=== Begin Enclosure ===

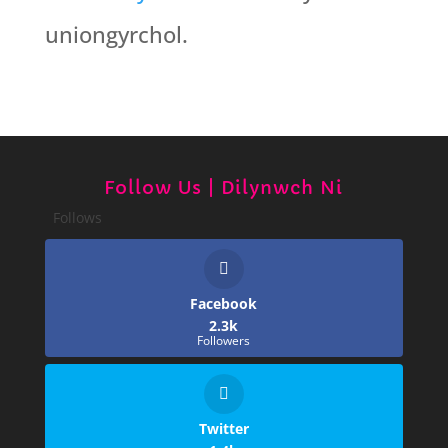
uniongyrchol.
Follow Us | Dilynwch Ni
Follows
Facebook
2.3k
Followers
Twitter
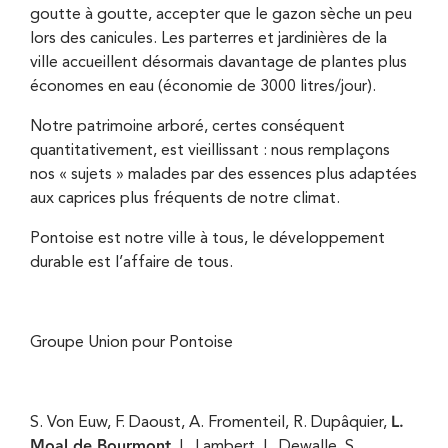
goutte à goutte, accepter que le gazon sèche un peu
lors des canicules. Les parterres et jardinières de la
ville accueillent désormais davantage de plantes plus
économes en eau (économie de 3000 litres/jour).
Notre patrimoine arboré, certes conséquent
quantitativement, est vieillissant : nous remplaçons
nos « sujets » malades par des essences plus adaptées
aux caprices plus fréquents de notre climat.
Pontoise est notre ville à tous, le développement
durable est l’affaire de tous.
Groupe Union pour Pontoise
L.
S. Von Euw, F. Daoust, A. Fromenteil, R. Dupâquier,
Moal de Bourmont
, L. Lambert, L. Dewalle, S.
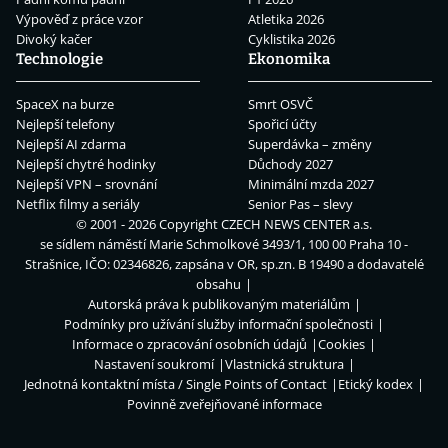
Výpověď z práce vzor
Atletika 2026
Divoký kačer
Cyklistika 2026
Technologie
Ekonomika
SpaceX na burze
Smrt OSVČ
Nejlepší telefony
Spořicí účty
Nejlepší AI zdarma
Superdávka – změny
Nejlepší chytré hodinky
Důchody 2027
Nejlepší VPN – srovnání
Minimální mzda 2027
Netflix filmy a seriály
Senior Pas – slevy
© 2001 - 2026 Copyright
CZECH NEWS CENTER a.s.
se sídlem náměstí Marie Schmolkové 3493/1, 100 00 Praha 10 -
Strašnice, IČO: 02346826, zapsána v OR, sp.zn. B 19490 a dodavatelé
obsahu
Autorská práva k publikovaným materiálům
Podmínky pro užívání služby informační společnosti
Informace o zpracování osobních údajů
Cookies
Nastavení soukromí
Vlastnická struktura
Jednotná kontaktní místa / Single Points of Contact
Etický kodex
Povinně zveřejňované informace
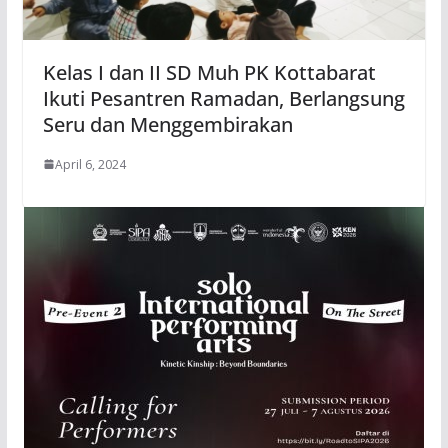
Kelas I dan II SD Muh PK Kottabarat
Ikuti Pesantren Ramadan, Berlangsung
Seru dan Menggembirakan
April 6, 2024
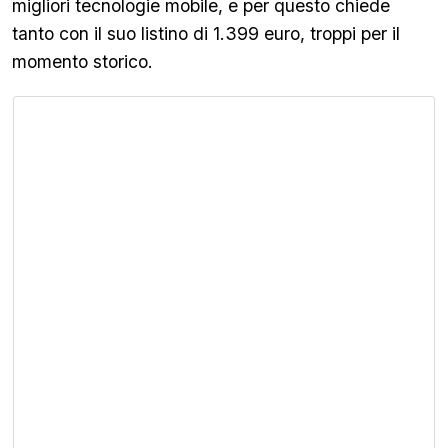
migliori tecnologie mobile, e per questo chiede
tanto con il suo listino di 1.399 euro, troppi per il
momento storico.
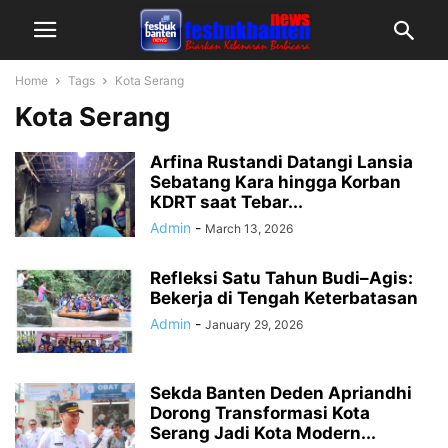
Home
Tags
Kota Serang
Kota Serang
Arfina Rustandi Datangi Lansia
Sebatang Kara hingga Korban
KDRT saat Tebar...
Admin
-
March 13, 2026
Refleksi Satu Tahun Budi–Agis:
Bekerja di Tengah Keterbatasan
Admin
-
January 29, 2026
Sekda Banten Deden Apriandhi
Dorong Transformasi Kota
Serang Jadi Kota Modern...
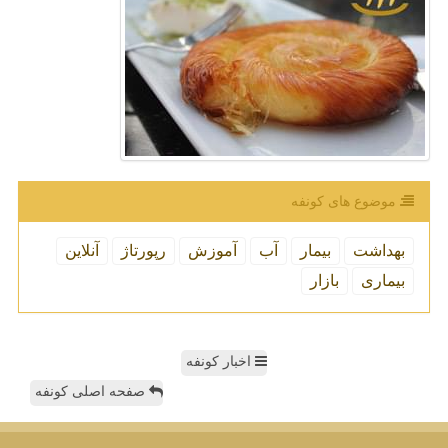
موضوع های كونفه
بهداشت
بیمار
آب
آموزش
رپورتاژ
آنلاین
بیماری
بازار
اخبار کونفه
صفحه اصلی کونفه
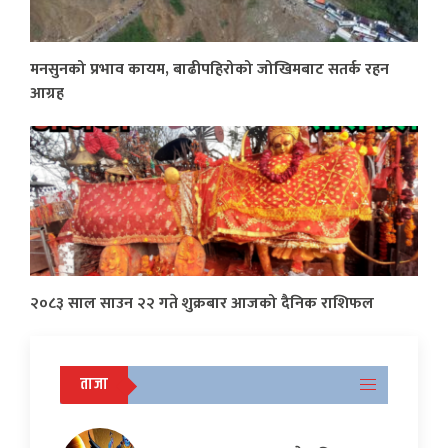
मनसुनको प्रभाव कायम, बाढीपहिरोको जोखिमबाट सतर्क रहन
आग्रह
२०८३ साल साउन २२ गते शुक्रबार आजको दैनिक राशिफल
ताजा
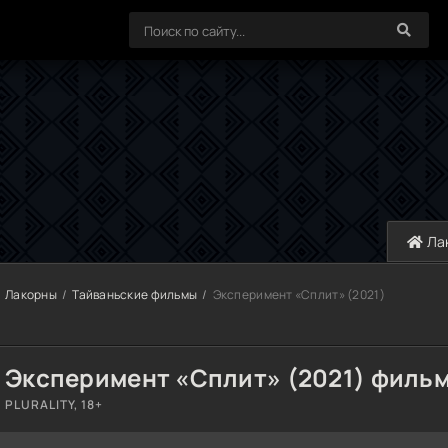
Ла
Лакорны
Тайваньские фильмы
Эксперимент «Сплит» (2021)
Эксперимент «Сплит» (2021) филь
PLURALITY, 18+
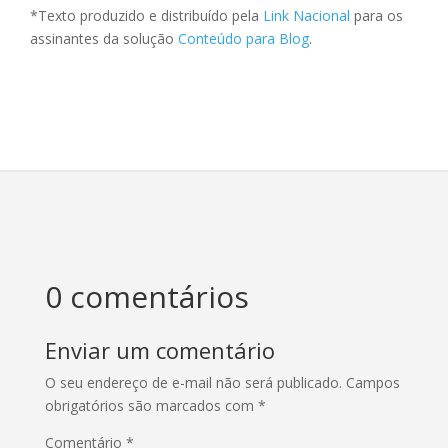
*Texto produzido e distribuído pela
Link Nacional
para os
assinantes da solução
Conteúdo para Blog
.
0 comentários
Enviar um comentário
O seu endereço de e-mail não será publicado.
Campos
obrigatórios são marcados com
*
Comentário
*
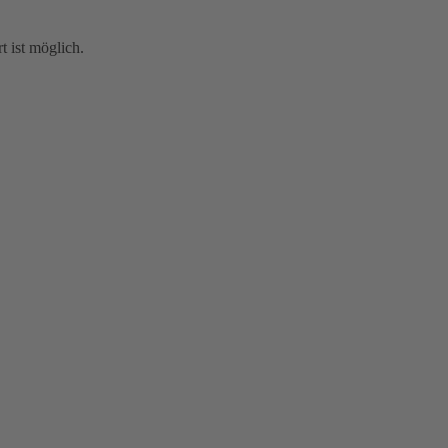
t ist möglich.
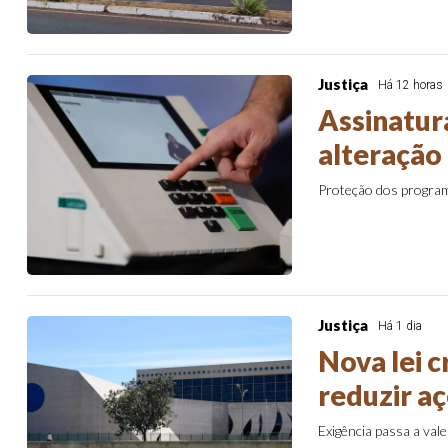
Justiça
Há 12 horas
Assinatur
alteração
Proteção dos program
Justiça
Há 1 dia
Nova lei c
reduzir aç
Exigência passa a val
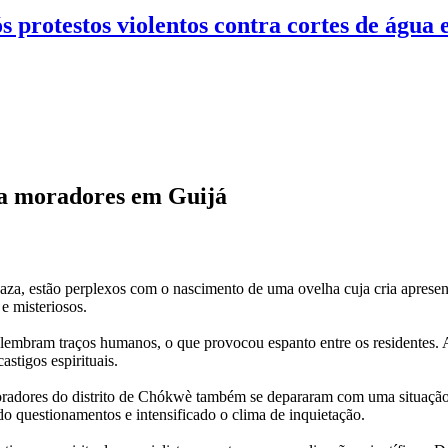
protestos violentos contra cortes de água 
ga moradores em Guijá
za, estão perplexos com o nascimento de uma ovelha cuja cria apresen
e misteriosos.
 lembram traços humanos, o que provocou espanto entre os residentes.
astigos espirituais.
moradores do distrito de Chókwè também se depararam com uma situaçã
o questionamentos e intensificado o clima de inquietação.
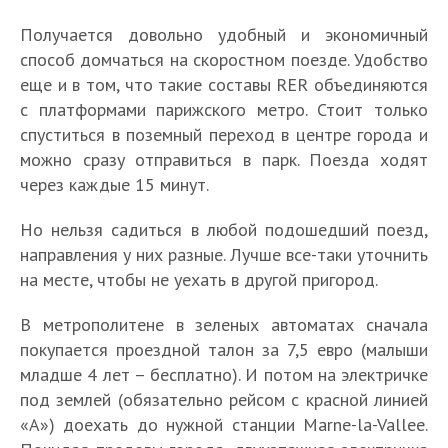
Получается довольно удобный и экономичный
способ домчаться на скоростном поезде. Удобство
еще и в том, что такие составы RER объединяются
с платформами парижского метро. Стоит только
спуститься в поземный переход в центре города и
можно сразу отправиться в парк. Поезда ходят
через каждые 15 минут.
Но нельзя садиться в любой подошедший поезд,
направления у них разные. Лучше все-таки уточнить
на месте, чтобы не уехать в другой пригород.
В метрополитене в зеленых автоматах сначала
покупается проездной талон за 7,5 евро (малыши
младше 4 лет – бесплатно). И потом на электричке
под землей (обязательно рейсом с красной линией
«А») доехать до нужной станции Marne-la-Vallee.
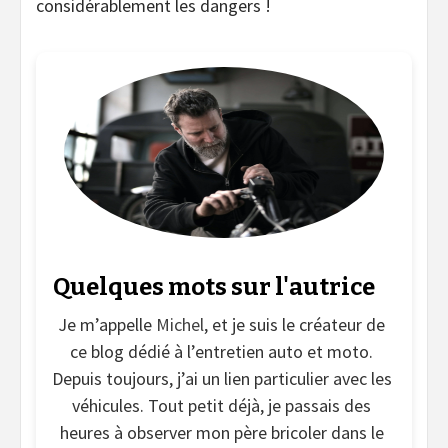
considérablement les dangers !
Quelques mots sur l'autrice
Je m’appelle
Michel
, et je suis le créateur de
ce blog dédié à l’entretien auto et moto.
Depuis toujours, j’ai un lien particulier avec les
véhicules. Tout petit déjà, je passais des
heures à observer mon père bricoler dans le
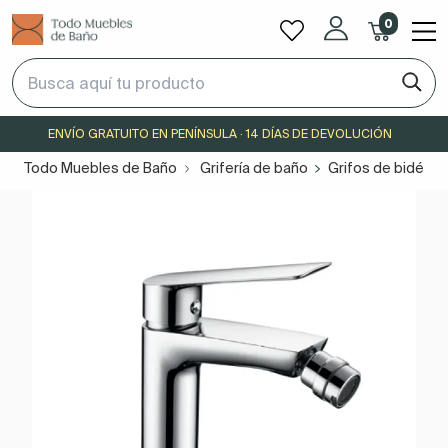
0
ENVÍO GRATUITO EN PENÍNSULA · 14 DÍAS DE DEVOLUCIÓN
Todo Muebles de Baño
Grifería de baño
Grifos de bidé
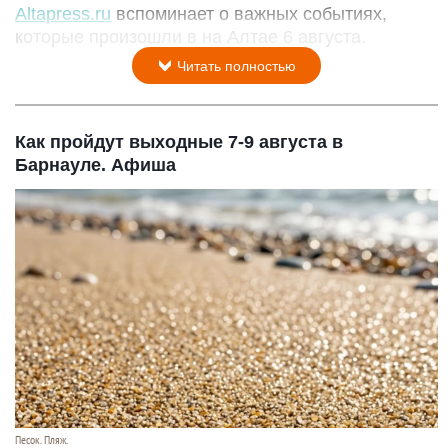
Altapress.ru
вспоминает о важных событиях,
которые произошли в на Алтае 6 августа.
Читать полностью
Как пройдут выходные 7-9 августа в
Барнауле. Афиша
Песок. Пляж.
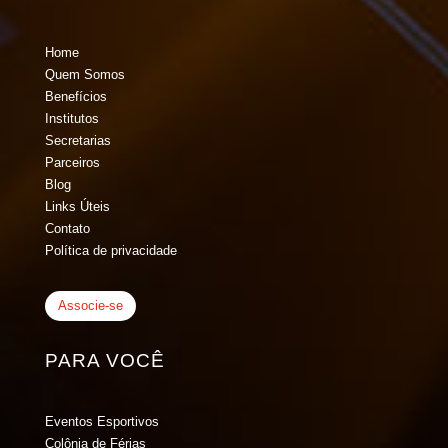
Home
Quem Somos
Benefícios
Institutos
Secretarias
Parceiros
Blog
Links Úteis
Contato
Política de privacidade
Associe-se
PARA VOCÊ
Eventos Esportivos
Colônia de Férias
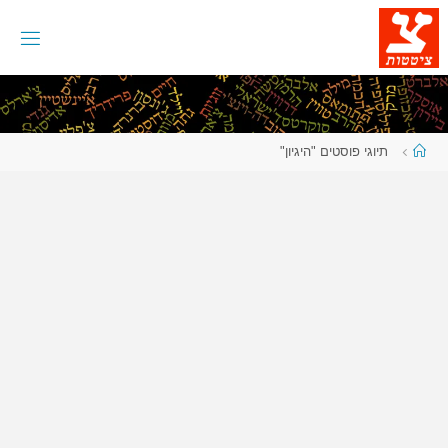
לגו
תוכן
עמוד
תיוגי פוסטים "היגיון"
ראשי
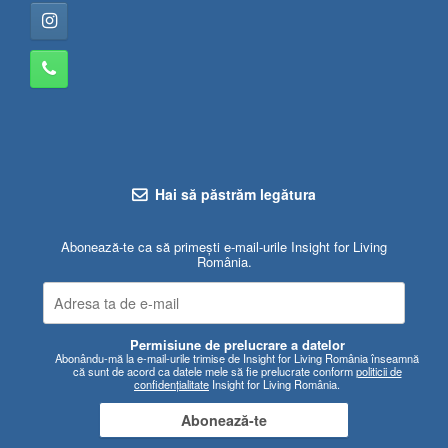
Hai să păstrăm legătura
Abonează-te ca să primești e-mail-urile Insight for Living
România.
Permisiune de prelucrare a datelor
Abonându-mă la e-mail-urile trimise de Insight for Living România înseamnă
că sunt de acord ca datele mele să fie prelucrate conform
politicii de
confidențialitate
Insight for Living România.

=== End Enclosure ===

— Written task —
Select every line in the records above that contains the word "Kota".

— Task output —
Kota Serang
Kota Serang
Dorong Transformasi Kota
Serang Jadi Kota Modern...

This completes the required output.